Of course you need to know your choreography, but it's also worth thinking through some other ideas.


    *It's a good skill to be able to free dance with confidence.  It's not unknown for the wrong music to come on and then you are stuck with two choices, stomp off or keep dancing.  If you can adlib with confidence and in character then you can keep the flow of the evening going and let someone else sort out the problem.

    *Be ready to join in with whatever comes your way - sometimes there are games at a Haflah, a lucky dip of music or moves or you might get the chance to show off a number you did last year/at a workshop/made up one Saturday night.

    *If there are live musicians you need to take advantage of the opportunity and be prepared to get up and dance - you can learn a great deal from interacting with a drummer.  All of this is part of the fun; so don't be afraid to join in.

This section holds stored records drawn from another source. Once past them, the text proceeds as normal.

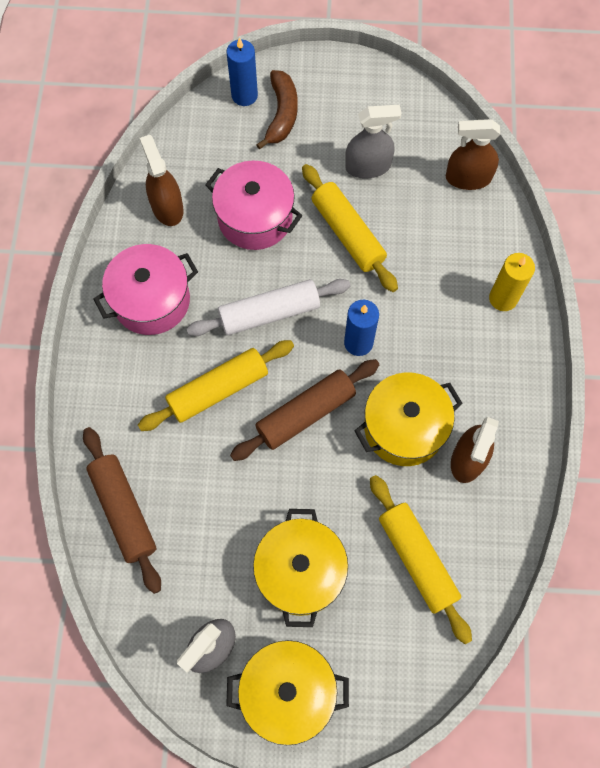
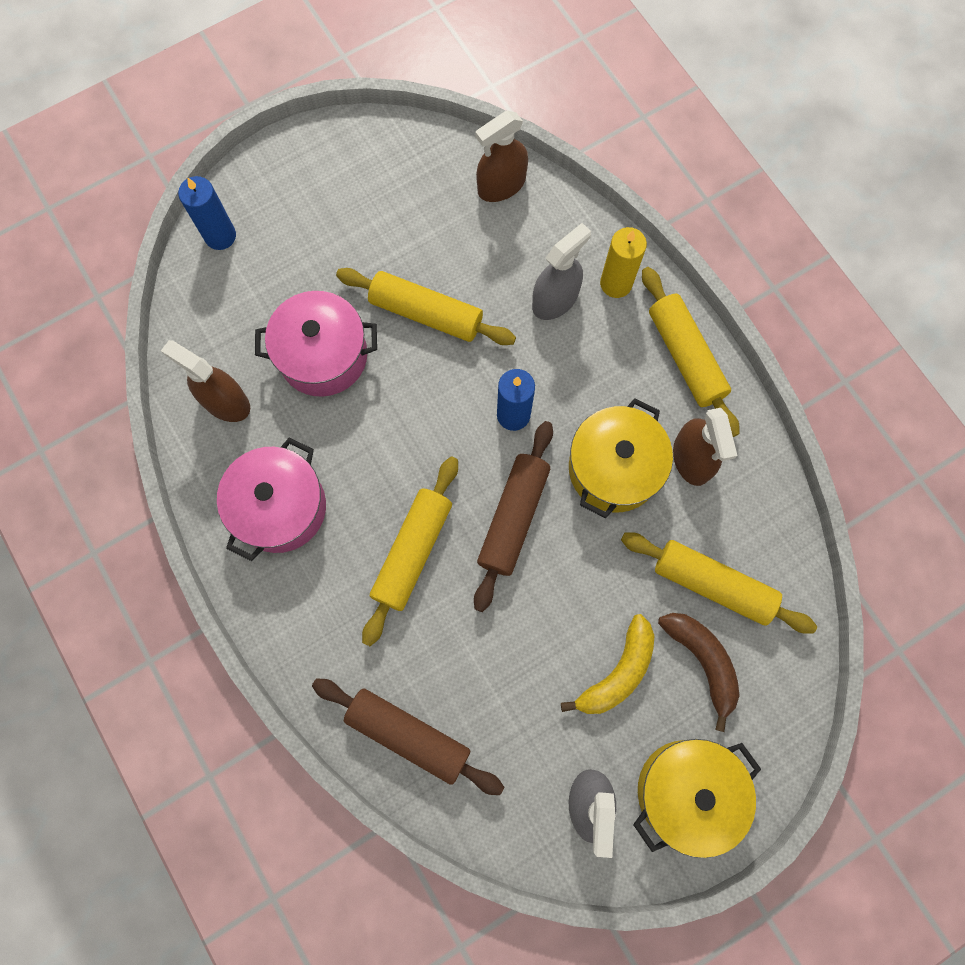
camera: 35 degrees left, 5 degrees up
(269, 313) = (407, 442): white rolling pin -> none
(281, 114) = (273, 232): brown banana -> brown banana (702, 661)
(300, 572) = (617, 672): yellow pot -> yellow banana
(368, 166) = (397, 233): grey spray bottle -> grey spray bottle (555, 299)
(517, 383) = (685, 357): none -> yellow rolling pin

The recipe for a fantastic Haflah performance? - A relaxed and natural smile, topping off a frame of perfect posture.  Wrap in a well fitting and tasteful costume.  Prepare well in advance for all possibilities and then share with all those gathered.  You may notice that there is nothing here about moves.  I'm afraid that, although we spend hours perfecting our moves, its one of the least important factors in a Haflah performance.  I've seen the best technical dancers bomb at a Haflah because of their lack of performance skills - it's the Star with the big smile who walks round the room in time to the music that manages to wow at a Haflah.  It's not fair, but it's true so focus on both aspects of your dance and you are sure to be a hit.